Make Borders Tight – or Better Yet, No Borders

This ties into the bleed issue. A lot of home printers love borders on their labels. Granted, when printed perfectly, they make a nice clean edge and call attention to the information within the border. But it isn’t necessary. Even with professional printers, there is movement and misalignment in the print and dye-cut of a label. If you want it very close to the edge or very thin, it will be noticeable, no matter how high-quality and highly skilled the printer is.

Make Sure to Proofread! And that Includes Checking Links and Graphics!

This idea seems like the one piece of advice no one should have to read, but it’s the most common error on labels. The printer doesn’t have time to verify you typed your business name, address, telephone number, or website correctly and certainly won’t catch errors in more detailed information such as nutritional values.

Complete the proofreading before you submit for printing! It’s understandable why so many misprints don’t get caught. For example, you’ve had the same phone number for ten years, so you type it in fast, and you don’t catch the error when you invert two digits. It happens all the time. But you’re the one who must catch it, not the printer and not the customer whom you may never hear from again if they don’t have the right phone number.

Checking links and graphics is less of a problem if you’re printing on your own or using the latest Adobe Photoshop or Illustrator, but older versions are an issue. Graphics must be embedded, or when the printer opens it, they’ll be missing. Some will be noticeable, and the printer will request confirmation before printing, delaying your print job until you correct the problem. Others won’t be noticeable, and you’ll end up with a mass-produced error on your hands.

Use the Right Format and Size It Correctly

This one’s easy to do but it can be a nightmare if you aren’t paying attention. If you work in Photoshop and Illustrator, there shouldn’t be any problems. Every printer can handle those formats. They’re the industry standard and print the highest quality product. But don’t send your printer a PDF or BMP or some proprietary file type. Send an EPS or TIF or, if necessary, a very high-resolution JPG.

Sizing is important too. If you’ve sent a high-quality file, the printer can increase or reduce file dimensions, but sometimes sizing variance is intentional.

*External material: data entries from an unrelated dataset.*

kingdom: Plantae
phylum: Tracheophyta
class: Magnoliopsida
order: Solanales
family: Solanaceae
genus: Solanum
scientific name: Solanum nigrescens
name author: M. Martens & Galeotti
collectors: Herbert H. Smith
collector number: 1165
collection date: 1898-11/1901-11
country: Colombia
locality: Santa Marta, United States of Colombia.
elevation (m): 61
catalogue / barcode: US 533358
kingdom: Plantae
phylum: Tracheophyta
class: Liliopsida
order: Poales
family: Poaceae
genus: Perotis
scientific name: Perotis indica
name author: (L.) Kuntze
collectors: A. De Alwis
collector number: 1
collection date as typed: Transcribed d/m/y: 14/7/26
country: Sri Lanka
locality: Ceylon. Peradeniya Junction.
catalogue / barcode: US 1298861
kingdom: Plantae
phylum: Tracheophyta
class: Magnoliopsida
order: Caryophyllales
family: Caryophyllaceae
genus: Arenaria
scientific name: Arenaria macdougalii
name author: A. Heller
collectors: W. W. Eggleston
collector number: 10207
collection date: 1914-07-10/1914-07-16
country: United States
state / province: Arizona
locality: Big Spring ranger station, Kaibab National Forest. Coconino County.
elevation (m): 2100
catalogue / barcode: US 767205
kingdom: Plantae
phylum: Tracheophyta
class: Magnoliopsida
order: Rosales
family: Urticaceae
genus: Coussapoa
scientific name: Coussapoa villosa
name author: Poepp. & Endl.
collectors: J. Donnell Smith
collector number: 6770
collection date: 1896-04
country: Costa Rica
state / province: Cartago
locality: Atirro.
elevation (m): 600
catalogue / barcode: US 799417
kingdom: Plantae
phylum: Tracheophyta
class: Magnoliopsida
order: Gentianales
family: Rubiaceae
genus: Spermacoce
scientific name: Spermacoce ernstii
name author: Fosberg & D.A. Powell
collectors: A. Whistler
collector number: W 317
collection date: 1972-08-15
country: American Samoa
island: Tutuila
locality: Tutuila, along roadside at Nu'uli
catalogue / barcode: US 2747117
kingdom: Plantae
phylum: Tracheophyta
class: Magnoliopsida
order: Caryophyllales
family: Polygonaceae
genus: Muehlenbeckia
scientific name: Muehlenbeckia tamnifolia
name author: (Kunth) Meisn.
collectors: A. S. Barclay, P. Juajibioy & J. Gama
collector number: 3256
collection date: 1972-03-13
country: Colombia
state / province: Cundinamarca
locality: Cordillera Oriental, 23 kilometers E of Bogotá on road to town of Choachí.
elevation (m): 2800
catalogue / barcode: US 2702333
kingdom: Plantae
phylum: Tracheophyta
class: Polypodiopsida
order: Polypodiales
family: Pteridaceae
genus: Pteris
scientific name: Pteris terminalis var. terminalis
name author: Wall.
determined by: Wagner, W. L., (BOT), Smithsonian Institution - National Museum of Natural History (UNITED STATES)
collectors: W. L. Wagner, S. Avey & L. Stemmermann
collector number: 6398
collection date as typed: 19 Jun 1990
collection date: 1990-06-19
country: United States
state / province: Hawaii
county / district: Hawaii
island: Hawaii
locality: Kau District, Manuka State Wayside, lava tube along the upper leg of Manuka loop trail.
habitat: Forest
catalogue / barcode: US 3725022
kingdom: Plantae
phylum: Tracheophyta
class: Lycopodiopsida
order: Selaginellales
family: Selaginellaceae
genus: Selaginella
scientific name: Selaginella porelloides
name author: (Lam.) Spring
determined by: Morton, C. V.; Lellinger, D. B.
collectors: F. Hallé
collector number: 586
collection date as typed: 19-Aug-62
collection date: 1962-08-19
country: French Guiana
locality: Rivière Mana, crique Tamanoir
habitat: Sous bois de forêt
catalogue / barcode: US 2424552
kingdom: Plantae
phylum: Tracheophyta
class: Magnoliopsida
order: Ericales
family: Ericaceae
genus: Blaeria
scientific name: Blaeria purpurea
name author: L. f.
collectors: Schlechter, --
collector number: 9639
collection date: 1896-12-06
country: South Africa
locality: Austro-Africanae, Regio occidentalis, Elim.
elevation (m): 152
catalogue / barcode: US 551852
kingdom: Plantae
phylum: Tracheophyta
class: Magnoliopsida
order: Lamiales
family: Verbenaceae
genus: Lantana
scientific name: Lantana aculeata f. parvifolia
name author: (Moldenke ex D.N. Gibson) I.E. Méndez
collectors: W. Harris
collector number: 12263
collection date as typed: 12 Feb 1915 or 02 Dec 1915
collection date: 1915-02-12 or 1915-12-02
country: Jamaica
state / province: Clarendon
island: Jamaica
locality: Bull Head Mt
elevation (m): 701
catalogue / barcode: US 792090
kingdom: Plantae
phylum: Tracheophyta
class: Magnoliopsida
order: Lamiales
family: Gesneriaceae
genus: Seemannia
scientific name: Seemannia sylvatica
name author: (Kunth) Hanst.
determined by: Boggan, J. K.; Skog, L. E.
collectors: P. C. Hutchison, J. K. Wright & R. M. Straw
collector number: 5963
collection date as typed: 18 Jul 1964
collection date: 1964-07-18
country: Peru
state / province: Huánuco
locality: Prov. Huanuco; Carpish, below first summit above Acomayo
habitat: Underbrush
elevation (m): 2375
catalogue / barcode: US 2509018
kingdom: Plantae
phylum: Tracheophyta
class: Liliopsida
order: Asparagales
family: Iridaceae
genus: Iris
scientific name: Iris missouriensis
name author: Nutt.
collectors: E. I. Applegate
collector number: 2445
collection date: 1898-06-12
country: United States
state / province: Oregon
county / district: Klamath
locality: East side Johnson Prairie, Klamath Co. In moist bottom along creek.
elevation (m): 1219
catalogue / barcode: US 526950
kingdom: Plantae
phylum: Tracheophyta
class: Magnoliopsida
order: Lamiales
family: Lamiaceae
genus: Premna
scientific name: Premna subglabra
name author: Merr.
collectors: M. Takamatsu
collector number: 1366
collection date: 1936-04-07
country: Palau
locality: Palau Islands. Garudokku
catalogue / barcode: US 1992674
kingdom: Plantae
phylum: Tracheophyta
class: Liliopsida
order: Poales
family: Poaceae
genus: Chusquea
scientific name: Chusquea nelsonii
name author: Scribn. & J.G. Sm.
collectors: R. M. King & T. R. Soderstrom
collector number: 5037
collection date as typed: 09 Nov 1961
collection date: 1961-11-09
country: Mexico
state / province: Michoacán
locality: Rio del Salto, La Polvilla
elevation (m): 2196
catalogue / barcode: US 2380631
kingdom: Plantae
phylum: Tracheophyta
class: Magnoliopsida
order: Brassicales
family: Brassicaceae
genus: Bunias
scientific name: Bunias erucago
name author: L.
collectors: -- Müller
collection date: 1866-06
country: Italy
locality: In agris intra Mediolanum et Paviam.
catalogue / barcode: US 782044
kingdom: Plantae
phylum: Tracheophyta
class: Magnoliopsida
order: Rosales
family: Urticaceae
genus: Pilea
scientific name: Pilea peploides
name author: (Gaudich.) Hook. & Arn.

If you’re sending a 4-inch X 6-inch image but want it printed 5.25 inches by 4.125 inches or 10 inches by 12 inches, you need to say so, or you may end up with a lot of white space or a bleed so large the labels are unusable. The best way to avoid this is to send it in exactly the size you want your labels printed!

Conclusion

Following these tips will get you exactly what you need from your printer to have the highest quality labels possible, even if the printer is you. Labeling your products with exactly the information your business needs to convey to the public is your responsibility, and a professional, high-quality label prepared by you, with or without the assistance of a graphic designer, before being sent to a printer, makes that significantly easier.